State Rep. Allen Skillicorn, R-East Dundee, said Tuesday that he’s opposing Rauner’s re-election effort, and instead is backing Ives in the March GOP primary. But he will still support some of the governor’s proposals to change Illinois state government.

“I don’t care if it’s Republican or Democrat, if I’m supporting his primary challenger or not, if the governor is talking about real substantial reforms that will be good for Illinois taxpayers, I will support it no matter what,” Skillicorn said.

Meanwhile, Madigan’s spokesman said he’s hopeful the lawmakers who voted for a full state budget will remain aligned this year to prevent another prolonged impasse.

“You cross your fingers and hope that can happen,” Steve Brown said. “If you watch the rhetoric from the governor where he talks continually about just more bombs away on Speaker Madigan, that may be wishful thinking. Time will tell.”
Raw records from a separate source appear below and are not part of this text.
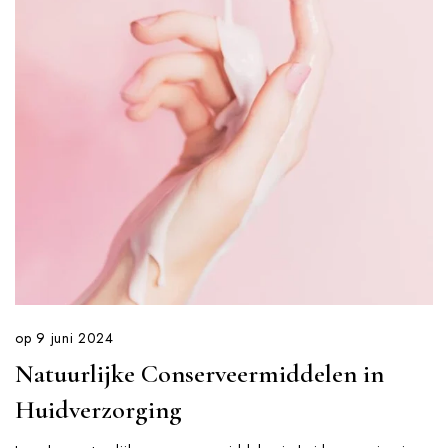
op
9 juni 2024
Natuurlijke Conserveermiddelen in
Huidverzorging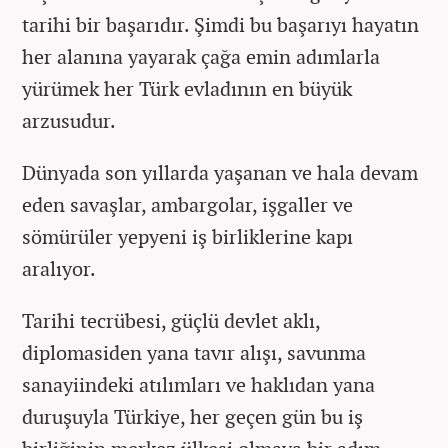
tarihi bir başarıdır. Şimdi bu başarıyı hayatın
her alanına yayarak çağa emin adımlarla
yürümek her Türk evladının en büyük
arzusudur.
Dünyada son yıllarda yaşanan ve hala devam
eden savaşlar, ambargolar, işgaller ve
sömürüler yepyeni iş birliklerine kapı
aralıyor.
Tarihi tecrübesi, güçlü devlet aklı,
diplomasiden yana tavır alışı, savunma
sanayiindeki atılımları ve haklıdan yana
duruşuyla Türkiye, her geçen gün bu iş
Beyond another budget impasse as a possible partisan flashpoint, listen to whether Rauner moves to build on an executive order he issued in January that bars legislator-lawyers (like Madigan) from arguing property tax appeals.

Show me the money

Don’t expect Rauner to get into the weeds on his budget plan for the next fiscal year (that speech comes Feb. 14). But listen for some signals that he understands the depth of Illinois’ financial and economic struggles and has plans for change.

As a candidate in 2014, Rauner touted his credentials as a successful private equity investor and said that experience would enable him to lift Illinois from its economic doldrums. But his time presiding over Illinois has been anything but an era of sound financial health.

The state’s bond rating is one notch above junk status, and last November, S&P dinged Illinois for its “persistently dysfunctional budget politics.” Illinois’ pension systems remain among the worst-funded in the country. And unpaid bills have nearly tripled during Rauner’s watch.

Listen for whether Rauner pushes hard to repeal the recently passed state income tax hike or offers any olive branches to lawmakers who will soon begin work on their first full-year state budget since the damaging impasse.